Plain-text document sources
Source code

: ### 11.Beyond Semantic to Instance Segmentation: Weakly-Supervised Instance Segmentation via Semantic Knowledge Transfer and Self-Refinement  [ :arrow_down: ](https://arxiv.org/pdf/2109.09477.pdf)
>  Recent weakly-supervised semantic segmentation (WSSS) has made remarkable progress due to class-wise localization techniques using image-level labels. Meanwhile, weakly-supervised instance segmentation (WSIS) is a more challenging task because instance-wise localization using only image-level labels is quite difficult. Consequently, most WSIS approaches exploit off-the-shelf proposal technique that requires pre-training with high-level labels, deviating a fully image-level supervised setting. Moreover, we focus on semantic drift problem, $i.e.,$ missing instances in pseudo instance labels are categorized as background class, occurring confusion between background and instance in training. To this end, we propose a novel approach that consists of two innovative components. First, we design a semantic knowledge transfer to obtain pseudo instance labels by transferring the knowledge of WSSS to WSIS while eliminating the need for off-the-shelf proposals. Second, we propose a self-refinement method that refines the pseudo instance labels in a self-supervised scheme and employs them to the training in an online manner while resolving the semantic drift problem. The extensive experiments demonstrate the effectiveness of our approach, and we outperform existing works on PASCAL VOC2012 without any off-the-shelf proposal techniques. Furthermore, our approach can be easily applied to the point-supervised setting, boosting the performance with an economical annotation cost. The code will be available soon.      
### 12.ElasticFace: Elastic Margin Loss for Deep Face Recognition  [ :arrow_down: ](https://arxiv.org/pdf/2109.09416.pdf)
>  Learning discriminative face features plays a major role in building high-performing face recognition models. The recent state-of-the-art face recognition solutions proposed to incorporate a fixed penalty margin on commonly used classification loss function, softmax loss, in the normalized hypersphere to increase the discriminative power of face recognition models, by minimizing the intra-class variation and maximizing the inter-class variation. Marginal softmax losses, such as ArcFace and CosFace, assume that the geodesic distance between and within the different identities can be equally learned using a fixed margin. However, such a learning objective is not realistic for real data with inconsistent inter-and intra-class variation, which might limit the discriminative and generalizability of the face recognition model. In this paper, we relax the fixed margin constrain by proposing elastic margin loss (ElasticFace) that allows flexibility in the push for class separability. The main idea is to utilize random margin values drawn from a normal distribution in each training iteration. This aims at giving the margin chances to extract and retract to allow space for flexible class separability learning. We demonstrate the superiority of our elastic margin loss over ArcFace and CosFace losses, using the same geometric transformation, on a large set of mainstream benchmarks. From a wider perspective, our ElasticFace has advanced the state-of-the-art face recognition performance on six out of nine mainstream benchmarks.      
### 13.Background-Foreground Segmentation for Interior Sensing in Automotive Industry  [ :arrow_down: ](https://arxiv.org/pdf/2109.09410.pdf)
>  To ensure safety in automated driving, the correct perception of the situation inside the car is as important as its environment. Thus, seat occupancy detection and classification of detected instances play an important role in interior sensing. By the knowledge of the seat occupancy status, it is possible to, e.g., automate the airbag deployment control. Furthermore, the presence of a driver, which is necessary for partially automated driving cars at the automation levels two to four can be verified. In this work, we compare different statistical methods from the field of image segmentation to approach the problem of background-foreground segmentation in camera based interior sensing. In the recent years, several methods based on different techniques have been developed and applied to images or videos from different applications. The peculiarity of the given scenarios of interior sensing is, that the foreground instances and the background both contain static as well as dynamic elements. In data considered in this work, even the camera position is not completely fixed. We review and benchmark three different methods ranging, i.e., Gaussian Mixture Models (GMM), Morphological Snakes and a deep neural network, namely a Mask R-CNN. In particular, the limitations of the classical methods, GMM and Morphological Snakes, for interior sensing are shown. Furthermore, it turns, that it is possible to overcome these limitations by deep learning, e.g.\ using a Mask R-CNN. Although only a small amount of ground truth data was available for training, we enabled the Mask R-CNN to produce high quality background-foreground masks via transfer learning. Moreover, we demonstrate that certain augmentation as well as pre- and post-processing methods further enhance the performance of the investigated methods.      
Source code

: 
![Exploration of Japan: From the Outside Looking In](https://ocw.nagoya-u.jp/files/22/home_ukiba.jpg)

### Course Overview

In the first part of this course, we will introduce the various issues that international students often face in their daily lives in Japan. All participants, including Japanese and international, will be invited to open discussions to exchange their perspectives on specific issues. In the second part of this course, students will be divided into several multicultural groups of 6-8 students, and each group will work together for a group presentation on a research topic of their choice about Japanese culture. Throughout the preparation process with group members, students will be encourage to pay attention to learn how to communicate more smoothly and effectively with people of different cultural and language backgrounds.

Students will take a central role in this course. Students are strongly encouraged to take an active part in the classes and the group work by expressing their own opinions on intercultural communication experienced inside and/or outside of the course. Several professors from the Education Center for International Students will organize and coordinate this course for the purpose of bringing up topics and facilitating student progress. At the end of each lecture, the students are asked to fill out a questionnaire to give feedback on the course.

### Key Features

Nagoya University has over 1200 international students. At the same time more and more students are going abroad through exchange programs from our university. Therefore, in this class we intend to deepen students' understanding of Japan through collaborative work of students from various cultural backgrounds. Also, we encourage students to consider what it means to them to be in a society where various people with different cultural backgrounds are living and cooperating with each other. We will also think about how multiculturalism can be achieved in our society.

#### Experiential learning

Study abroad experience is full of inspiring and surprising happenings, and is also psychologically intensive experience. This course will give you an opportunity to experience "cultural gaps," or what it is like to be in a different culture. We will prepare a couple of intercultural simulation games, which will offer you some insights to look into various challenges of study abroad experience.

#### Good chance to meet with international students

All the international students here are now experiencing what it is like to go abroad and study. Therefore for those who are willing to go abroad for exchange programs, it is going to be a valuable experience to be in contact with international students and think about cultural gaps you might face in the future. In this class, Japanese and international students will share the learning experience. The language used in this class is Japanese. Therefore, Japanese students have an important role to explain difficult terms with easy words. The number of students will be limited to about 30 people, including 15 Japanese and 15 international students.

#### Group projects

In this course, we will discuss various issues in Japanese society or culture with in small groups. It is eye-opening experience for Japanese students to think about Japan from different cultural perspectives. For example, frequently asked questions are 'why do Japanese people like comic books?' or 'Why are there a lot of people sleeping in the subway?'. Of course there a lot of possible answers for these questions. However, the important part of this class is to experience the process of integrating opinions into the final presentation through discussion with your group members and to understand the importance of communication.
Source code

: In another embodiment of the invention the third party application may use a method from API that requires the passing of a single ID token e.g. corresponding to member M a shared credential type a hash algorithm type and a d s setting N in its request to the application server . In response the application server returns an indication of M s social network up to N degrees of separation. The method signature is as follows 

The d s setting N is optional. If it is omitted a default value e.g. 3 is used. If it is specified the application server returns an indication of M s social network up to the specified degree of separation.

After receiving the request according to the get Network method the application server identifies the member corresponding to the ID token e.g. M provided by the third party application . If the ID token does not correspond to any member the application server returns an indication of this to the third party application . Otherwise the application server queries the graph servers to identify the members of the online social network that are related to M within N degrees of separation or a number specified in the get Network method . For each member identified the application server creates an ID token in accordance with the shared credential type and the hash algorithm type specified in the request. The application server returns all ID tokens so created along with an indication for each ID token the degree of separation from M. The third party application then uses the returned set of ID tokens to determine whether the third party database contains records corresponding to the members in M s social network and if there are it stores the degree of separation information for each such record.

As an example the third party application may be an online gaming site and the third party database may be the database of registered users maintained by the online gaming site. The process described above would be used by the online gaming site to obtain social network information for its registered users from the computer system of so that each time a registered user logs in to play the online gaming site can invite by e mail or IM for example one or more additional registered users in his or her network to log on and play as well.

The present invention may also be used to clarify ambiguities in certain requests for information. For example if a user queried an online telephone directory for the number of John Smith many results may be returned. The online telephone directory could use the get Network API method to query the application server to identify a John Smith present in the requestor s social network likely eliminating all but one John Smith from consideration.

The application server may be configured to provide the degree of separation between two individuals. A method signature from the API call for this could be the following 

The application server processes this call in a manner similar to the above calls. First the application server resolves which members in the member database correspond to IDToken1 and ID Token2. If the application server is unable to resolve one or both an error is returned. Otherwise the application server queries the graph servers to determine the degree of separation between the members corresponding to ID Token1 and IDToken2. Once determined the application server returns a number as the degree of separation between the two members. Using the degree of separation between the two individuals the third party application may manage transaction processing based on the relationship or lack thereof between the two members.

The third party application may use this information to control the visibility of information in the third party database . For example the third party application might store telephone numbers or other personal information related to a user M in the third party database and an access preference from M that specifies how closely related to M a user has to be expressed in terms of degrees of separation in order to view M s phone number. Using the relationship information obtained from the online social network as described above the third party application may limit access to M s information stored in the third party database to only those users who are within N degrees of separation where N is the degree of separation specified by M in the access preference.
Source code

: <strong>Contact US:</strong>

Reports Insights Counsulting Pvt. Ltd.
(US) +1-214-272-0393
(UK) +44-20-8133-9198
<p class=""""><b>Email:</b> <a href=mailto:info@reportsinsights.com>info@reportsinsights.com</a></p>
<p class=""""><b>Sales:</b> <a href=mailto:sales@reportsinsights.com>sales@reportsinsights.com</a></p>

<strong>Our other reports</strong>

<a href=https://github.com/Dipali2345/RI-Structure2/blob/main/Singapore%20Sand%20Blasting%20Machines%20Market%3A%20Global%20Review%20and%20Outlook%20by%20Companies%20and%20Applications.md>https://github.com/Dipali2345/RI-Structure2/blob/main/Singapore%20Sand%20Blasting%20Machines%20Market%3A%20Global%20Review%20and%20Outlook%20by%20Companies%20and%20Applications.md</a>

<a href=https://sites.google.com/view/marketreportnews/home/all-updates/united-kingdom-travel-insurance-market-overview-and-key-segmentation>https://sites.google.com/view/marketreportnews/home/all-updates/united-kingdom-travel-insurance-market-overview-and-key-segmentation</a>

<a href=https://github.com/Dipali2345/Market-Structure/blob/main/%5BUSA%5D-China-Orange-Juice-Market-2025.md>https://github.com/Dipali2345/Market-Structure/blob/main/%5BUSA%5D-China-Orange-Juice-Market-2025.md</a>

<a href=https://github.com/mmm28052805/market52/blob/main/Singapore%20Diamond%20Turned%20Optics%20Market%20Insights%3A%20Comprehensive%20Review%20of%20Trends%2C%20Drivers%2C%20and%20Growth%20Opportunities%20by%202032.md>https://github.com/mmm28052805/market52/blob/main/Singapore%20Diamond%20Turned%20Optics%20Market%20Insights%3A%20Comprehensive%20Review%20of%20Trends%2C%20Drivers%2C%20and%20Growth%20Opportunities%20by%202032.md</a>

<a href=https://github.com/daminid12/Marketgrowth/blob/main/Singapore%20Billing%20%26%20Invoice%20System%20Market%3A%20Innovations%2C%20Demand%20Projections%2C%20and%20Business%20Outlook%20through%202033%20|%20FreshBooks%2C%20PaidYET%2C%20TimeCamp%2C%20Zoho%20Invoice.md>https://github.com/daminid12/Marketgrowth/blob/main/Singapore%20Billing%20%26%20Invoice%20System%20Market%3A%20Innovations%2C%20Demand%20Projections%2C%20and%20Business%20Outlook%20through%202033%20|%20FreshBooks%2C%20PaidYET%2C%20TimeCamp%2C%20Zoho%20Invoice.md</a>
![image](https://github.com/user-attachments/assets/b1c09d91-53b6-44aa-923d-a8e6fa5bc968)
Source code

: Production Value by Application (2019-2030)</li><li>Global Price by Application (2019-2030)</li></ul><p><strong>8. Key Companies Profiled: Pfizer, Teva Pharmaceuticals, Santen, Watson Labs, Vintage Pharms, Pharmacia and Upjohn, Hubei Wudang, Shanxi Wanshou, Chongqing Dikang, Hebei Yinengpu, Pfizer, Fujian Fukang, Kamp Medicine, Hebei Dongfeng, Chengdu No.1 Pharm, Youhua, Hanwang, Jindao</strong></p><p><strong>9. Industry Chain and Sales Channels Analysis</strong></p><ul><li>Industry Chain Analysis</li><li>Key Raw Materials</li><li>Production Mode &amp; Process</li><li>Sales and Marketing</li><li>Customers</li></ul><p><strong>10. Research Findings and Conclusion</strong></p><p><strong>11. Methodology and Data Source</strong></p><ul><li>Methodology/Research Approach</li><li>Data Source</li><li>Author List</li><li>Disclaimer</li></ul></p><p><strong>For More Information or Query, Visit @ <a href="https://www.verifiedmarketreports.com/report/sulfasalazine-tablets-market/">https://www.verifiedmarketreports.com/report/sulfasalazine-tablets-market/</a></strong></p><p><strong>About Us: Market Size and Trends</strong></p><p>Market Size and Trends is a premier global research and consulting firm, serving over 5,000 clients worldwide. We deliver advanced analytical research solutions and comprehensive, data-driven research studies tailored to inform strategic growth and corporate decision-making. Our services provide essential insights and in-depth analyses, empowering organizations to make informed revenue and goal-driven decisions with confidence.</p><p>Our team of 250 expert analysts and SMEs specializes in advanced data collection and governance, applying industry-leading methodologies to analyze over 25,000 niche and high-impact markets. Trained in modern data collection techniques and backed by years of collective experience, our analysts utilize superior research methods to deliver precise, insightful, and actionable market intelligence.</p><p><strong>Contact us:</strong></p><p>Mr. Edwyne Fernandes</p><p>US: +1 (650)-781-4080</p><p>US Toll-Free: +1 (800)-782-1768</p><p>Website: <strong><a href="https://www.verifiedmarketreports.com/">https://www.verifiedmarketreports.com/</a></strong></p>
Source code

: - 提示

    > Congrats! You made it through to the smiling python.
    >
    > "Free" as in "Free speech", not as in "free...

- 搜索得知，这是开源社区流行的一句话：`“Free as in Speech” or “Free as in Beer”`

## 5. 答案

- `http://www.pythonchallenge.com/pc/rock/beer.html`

- Work required
Identify each line in the records above containing the word "them"; copy those lines.

- Your solution
>  Recent weakly-supervised semantic segmentation (WSSS) has made remarkable progress due to class-wise localization techniques using image-level labels. Meanwhile, weakly-supervised instance segmentation (WSIS) is a more challenging task because instance-wise localization using only image-level labels is quite difficult. Consequently, most WSIS approaches exploit off-the-shelf proposal technique that requires pre-training with high-level labels, deviating a fully image-level supervised setting. Moreover, we focus on semantic drift problem, $i.e.,$ missing instances in pseudo instance labels are categorized as background class, occurring confusion between background and instance in training. To this end, we propose a novel approach that consists of two innovative components. First, we design a semantic knowledge transfer to obtain pseudo instance labels by transferring the knowledge of WSSS to WSIS while eliminating the need for off-the-shelf proposals. Second, we propose a self-refinement method that refines the pseudo instance labels in a self-supervised scheme and employs them to the training in an online manner while resolving the semantic drift problem. The extensive experiments demonstrate the effectiveness of our approach, and we outperform existing works on PASCAL VOC2012 without any off-the-shelf proposal techniques. Furthermore, our approach can be easily applied to the point-supervised setting, boosting the performance with an economical annotation cost. The code will be available soon.      
Nagoya University has over 1200 international students. At the same time more and more students are going abroad through exchange programs from our university. Therefore, in this class we intend to deepen students' understanding of Japan through collaborative work of students from various cultural backgrounds. Also, we encourage students to consider what it means to them to be in a society where various people with different cultural backgrounds are living and cooperating with each other. We will also think about how multiculturalism can be achieved in our society.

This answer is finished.